ЗАДАНИЕ 1 - Сколько времени прошло, согласно тексту о фильме «Семнадцать мгновений весны»?
ЗАДАНИЕ 2 - Перечислите всё, что, как сказано в тексте о фильме «Семнадцать мгновений весны», стало другим.
ЗАДАНИЕ 3 - Выведите без изменений фрагмент текста о фильме «Семнадцать мгновений весны» между словами «Старые милицейские волки» и «есть, так есть.» включительно.

ТЕКСТ ДОКУМЕНТА -
/---

Татьяна Лиознова вскормила Штирлица с ложечки (Т. Корсакова)

Старые милицейские волки утверждают, что успех того или иного телефильма можно определить по количеству не совершенных во время его показа преступлений. В этом смысле фильму «Семнадцать мгновений весны» не было конкурентов. Не только у нас.

Один теледеятель посетил как-то Венгрию и, видимо после дружеского ужина спросил потихоньку венгерского пограничника, не бегут ли венгры в соседнюю благополучную Австрию. «Сейчас нет,- ответил венгр со всей уверенностью. — Сейчас по нашему телевидению идут «Семнадцать мгновений»…

Прошло двадцать лет и два года. Все стало другим: Венгрия, Россия, Германия «наша» и «не наша», строй, государство, мы сами. Если бы представить себе «Мгновения» в виде долгоживущего спектакля, то наши чуткие актеры давно бы поменяли интонации… Но фильм, слава Богу, — это действительно картина. Не замазать, не примазать. Как есть, так есть.

\---

ИСХОДНЫЕ ДАННЫЕ -
/---

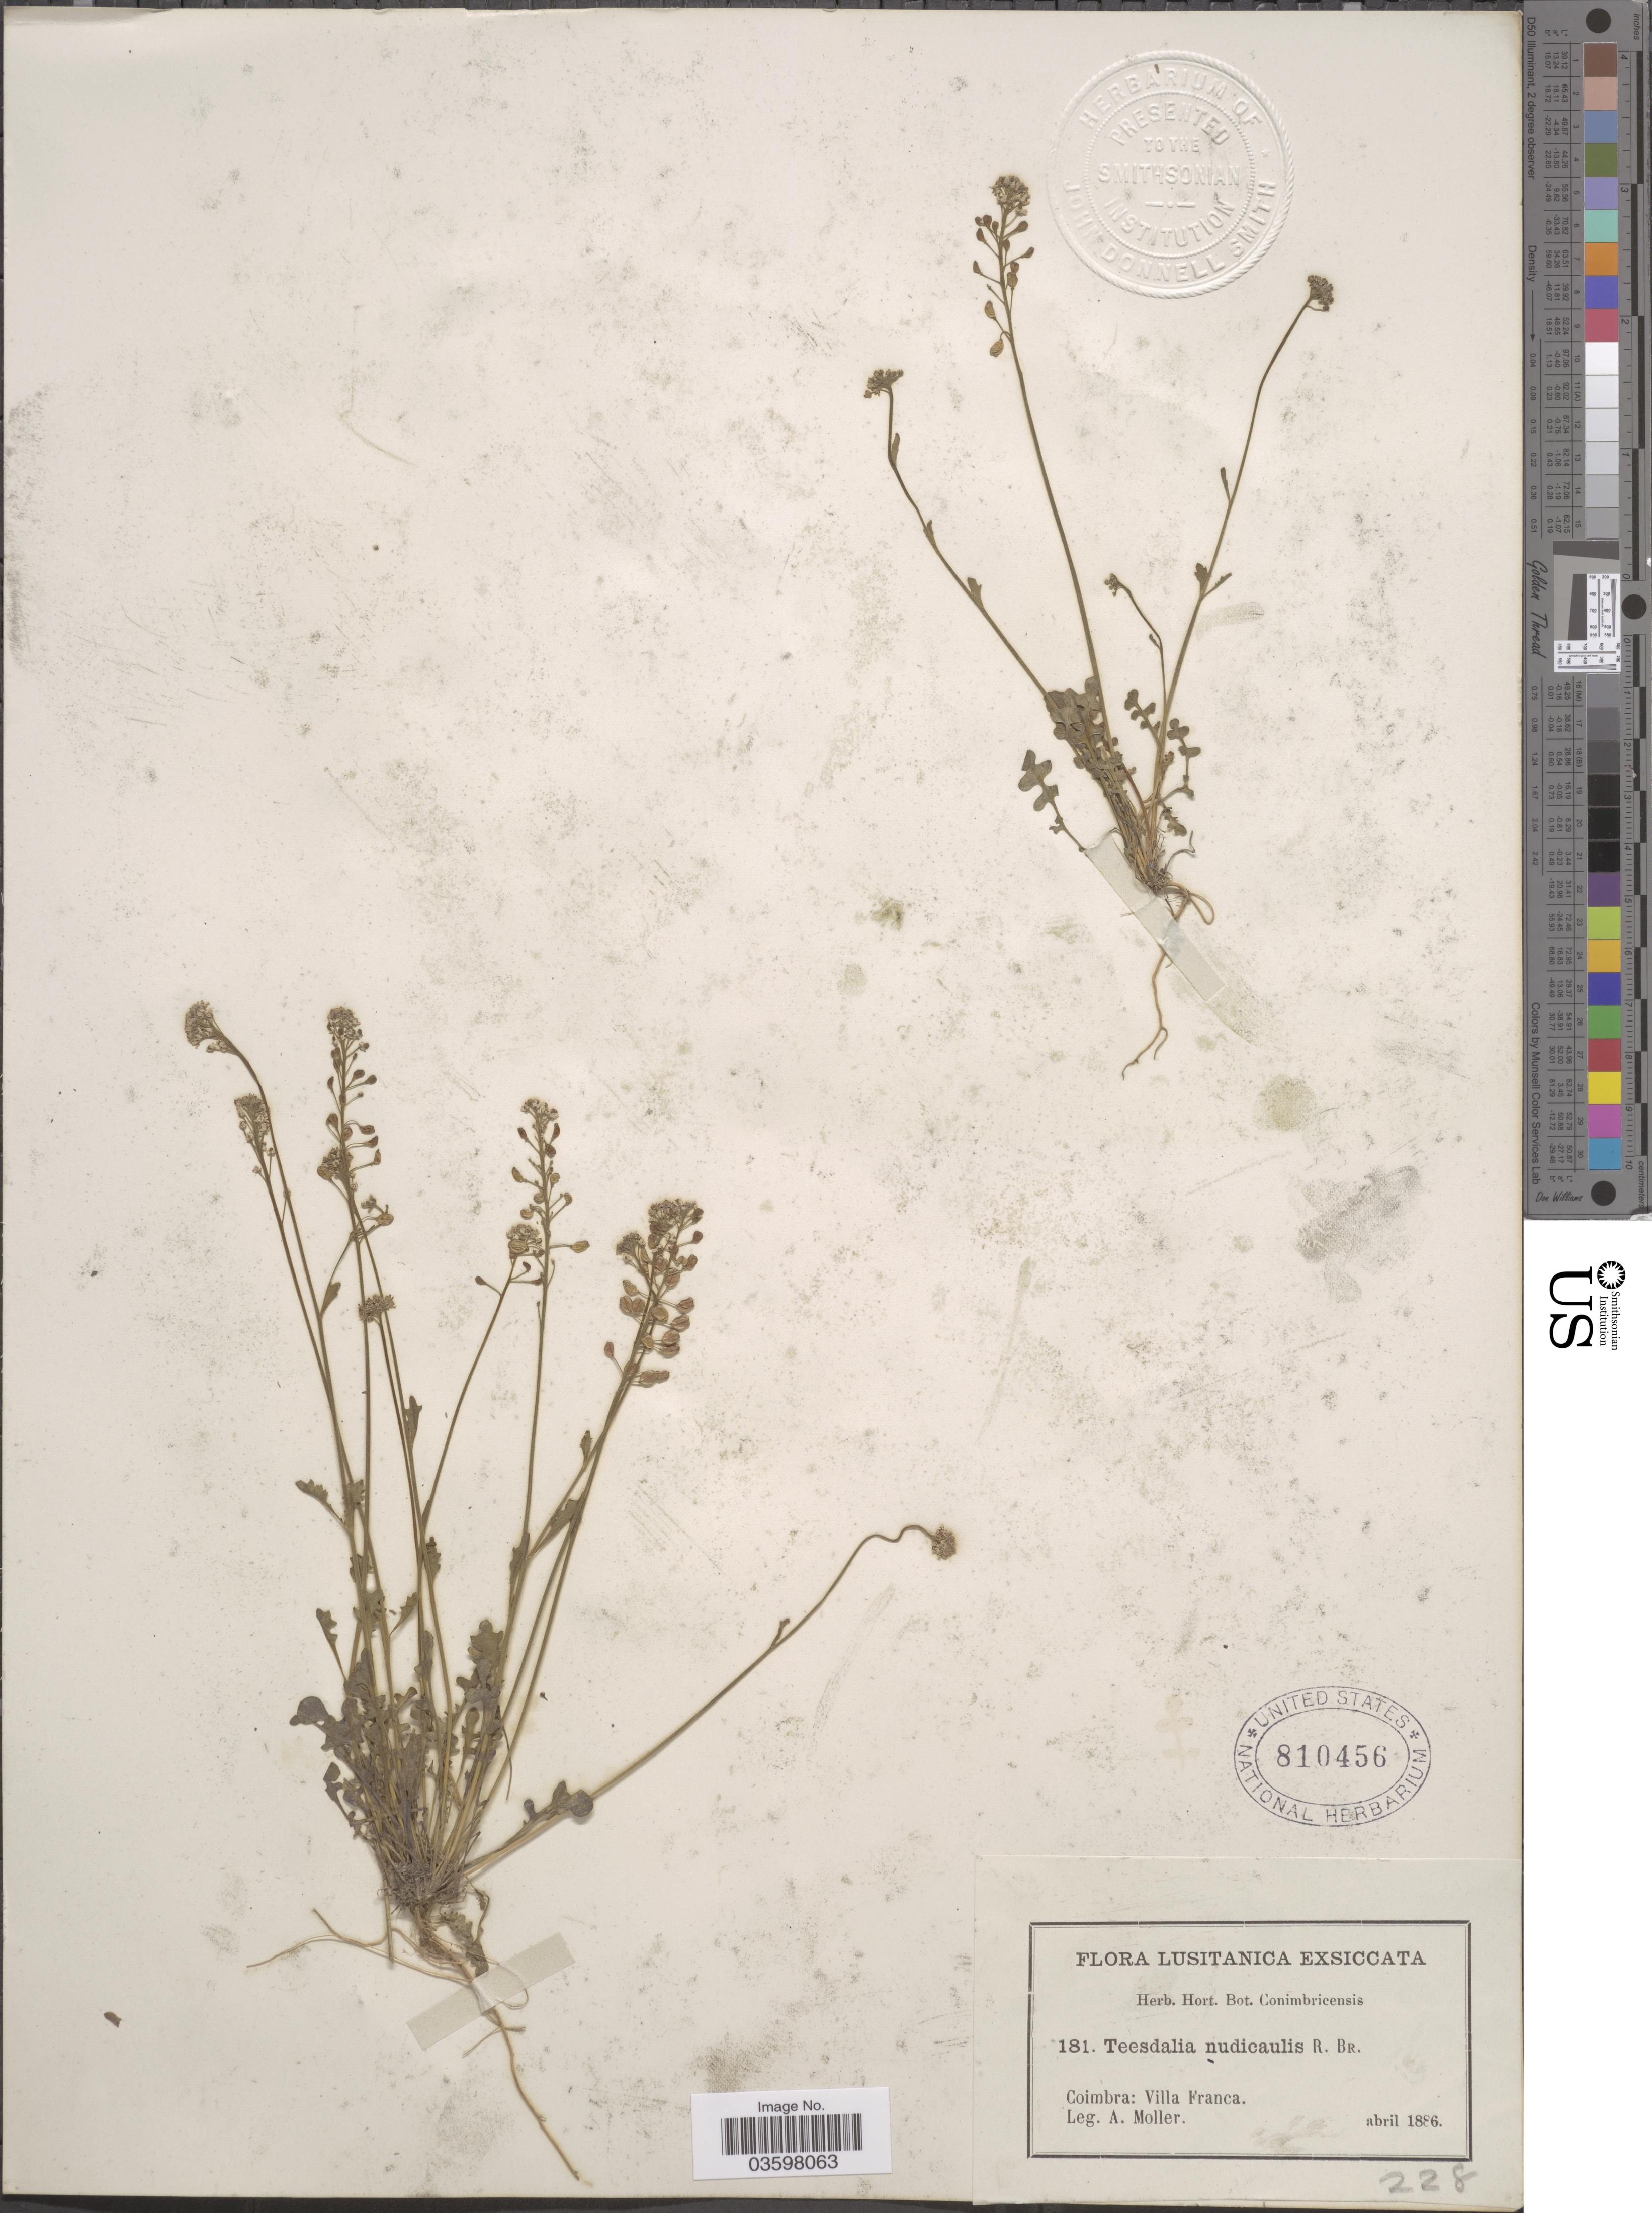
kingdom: Plantae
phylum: Tracheophyta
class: Magnoliopsida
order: Brassicales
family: Brassicaceae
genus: Teesdalia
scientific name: Teesdalia nudicaulis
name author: (L.) W.T. Aiton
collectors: A. Moller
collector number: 181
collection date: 1886-04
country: Portugal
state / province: Coimbra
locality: Lusitanica. Villa Franca.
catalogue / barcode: US 810456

\---

ОБРАЗЕЦ ОТВЕТА 1 - Двадцать лет и два года.

ОБРАЗЕЦ ОТВЕТА 2 - Венгрия, Россия, Германия «наша» и «не наша», строй, государство, мы сами.

ОБРАЗЕЦ ОТВЕТА 3 -
Старые милицейские волки утверждают, что успех того или иного телефильма можно определить по количеству не совершенных во время его показа преступлений. В этом смысле фильму «Семнадцать мгновений весны» не было конкурентов. Не только у нас.

Один теледеятель посетил как-то Венгрию и, видимо после дружеского ужина спросил потихоньку венгерского пограничника, не бегут ли венгры в соседнюю благополучную Австрию. «Сейчас нет,- ответил венгр со всей уверенностью. — Сейчас по нашему телевидению идут «Семнадцать мгновений»…

Прошло двадцать лет и два года. Все стало другим: Венгрия, Россия, Германия «наша» и «не наша», строй, государство, мы сами. Если бы представить себе «Мгновения» в виде долгоживущего спектакля, то наши чуткие актеры давно бы поменяли интонации… Но фильм, слава Богу, — это действительно картина. Не замазать, не примазать. Как есть, так есть.